Tutto nasce da un semplice pour parler tra docenti sui ventenni di oggi. Riconoscibili i «sintomi» (linguaggio poco strutturato, incapacità di uscire dal seminato, tendenza all'apprendimento meccanico delle nozioni), pericolosa la malattia: un pensiero privo di senso critico. «Il vulcanico sviluppo delle tecnologie di comunicazione degli ultimi venti anni - spiega il docente di Comunicazione sociale allo Iulm di Milano, Alberto Contri, in passato anche artefice del passaggio on line della Rai - continua ad aumentare le nostre conoscenze e informazioni. Non vogliamo rifiutare il progresso, ma sarebbe imprudente ignorare come l'uso non appropriato (o compulsivo) di questi mezzi possa generare effetti collaterali».
Rischi conosciuti nel mondo come infobesity e information overload (eccesso di informazioni), o pancake people («Internettofili» che s'informano superficialmente). «In un'era in cui si ritiene che il cervello umano possa diventare multitasking come quello di un computer - insiste Contri - è l'illusione paranoide di eliminare il tempo e lo spazio».
Di un corpo studenti più distratto e trasandato nel mettere insieme le idee, si è accorta anche Renata Kodilja, professoressa di Psicologia sociale dell'Università di Udine, sede di Gorizia: «È in atto una modificazione dei processi cognitivi - spiega - dovuta all'allenamento del pensiero che oggi è condizionato dall'uso di Internet. Ho visto un grande cambiamento nei ragazzi, soprattutto negli ultimi anni. Fanno fatica a stabilire l'ordine di priorità degli argomenti e non colgono l'esistenza di un'architettura e di una logica dei pensieri. Hanno tanti elementi di spunto, ma niente che li metta insieme, nessuna ipotesi di lavoro. Studi dimostrano che già a sette-otto anni un bambino è autonomo sulla Rete - precisa -, quindi bisogna intervenire già durante i primi anni della scuola primaria».

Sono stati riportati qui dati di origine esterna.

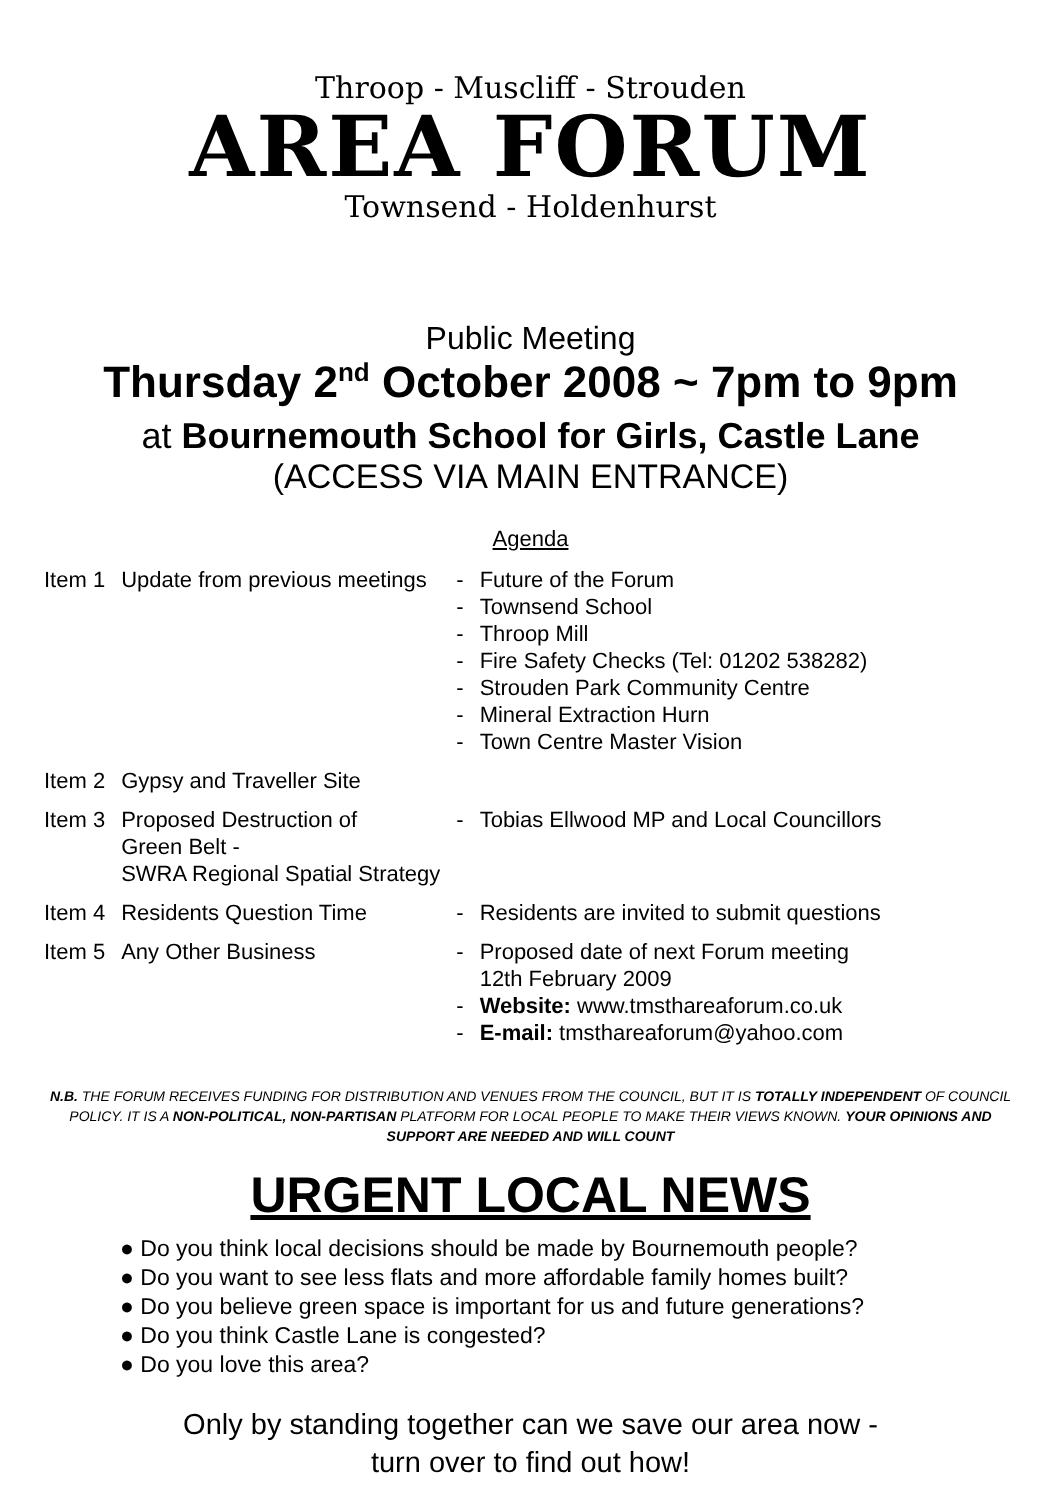Throop - Muscliff - Strouden
AREA FORUM
Townsend - Holdenhurst
Public Meeting
Thursday 2<sup>nd</sup> October 2008 ~ 7pm to 9pm
at Bournemouth School for Girls, Castle Lane
(ACCESS VIA MAIN ENTRANCE)
Agenda
| Item 1 | Update from previous meetings | - - - - - - - | Future of the Forum Townsend School Throop Mill Fire Safety Checks (Tel: 01202 538282) Strouden Park Community Centre Mineral Extraction Hurn Town Centre Master Vision |
| Item 2 | Gypsy and Traveller Site | | |
| Item 3 | Proposed Destruction of Green Belt - SWRA Regional Spatial Strategy | - | Tobias Ellwood MP and Local Councillors |
| Item 4 | Residents Question Time | - | Residents are invited to submit questions |
| Item 5 | Any Other Business | - - - | Proposed date of next Forum meeting 12th February 2009 Website: www.tmsthareaforum.co.uk E-mail: tmsthareaforum@yahoo.com |
N.B. THE FORUM RECEIVES FUNDING FOR DISTRIBUTION AND VENUES FROM THE COUNCIL, BUT IT IS TOTALLY INDEPENDENT OF COUNCIL POLICY. IT IS A NON-POLITICAL, NON-PARTISAN PLATFORM FOR LOCAL PEOPLE TO MAKE THEIR VIEWS KNOWN. YOUR OPINIONS AND SUPPORT ARE NEEDED AND WILL COUNT
URGENT LOCAL NEWS
● Do you think local decisions should be made by Bournemouth people?
● Do you want to see less flats and more affordable family homes built?
● Do you believe green space is important for us and future generations?
● Do you think Castle Lane is congested?
● Do you love this area?
Only by standing together can we save our area now -
turn over to find out how!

Nessuna criminalizzazione generazionale, la soluzione potrebbe essere semplicemente l'ascolto reciproco. «I ventenni di oggi sono studenti molto curiosi - sottolinea Amanda Succi, docente a contratto di Relazioni pubbliche all'Università di Catania - ma non hanno stimoli ad approfondire. Quando lo fanno sono anche bravi, forse basterebbe un po' di comunicazione per trovare nuovi modelli d'insegnamento. L'importante non sono gli studenti di oggi - conclude - ma i decisori di domani». Rispondendo via lettera all'amico compositore Johann Heinrich Köselitz, che a fine Ottocento gli faceva notare un cambiamento di stile conseguente l'avvento della macchina per scrivere, il filosofo Friedrich Wilhelm Nietzsche diceva così: «Hai ragione, i nostri strumenti di scrittura hanno un ruolo nella formazione dei nostri pensieri».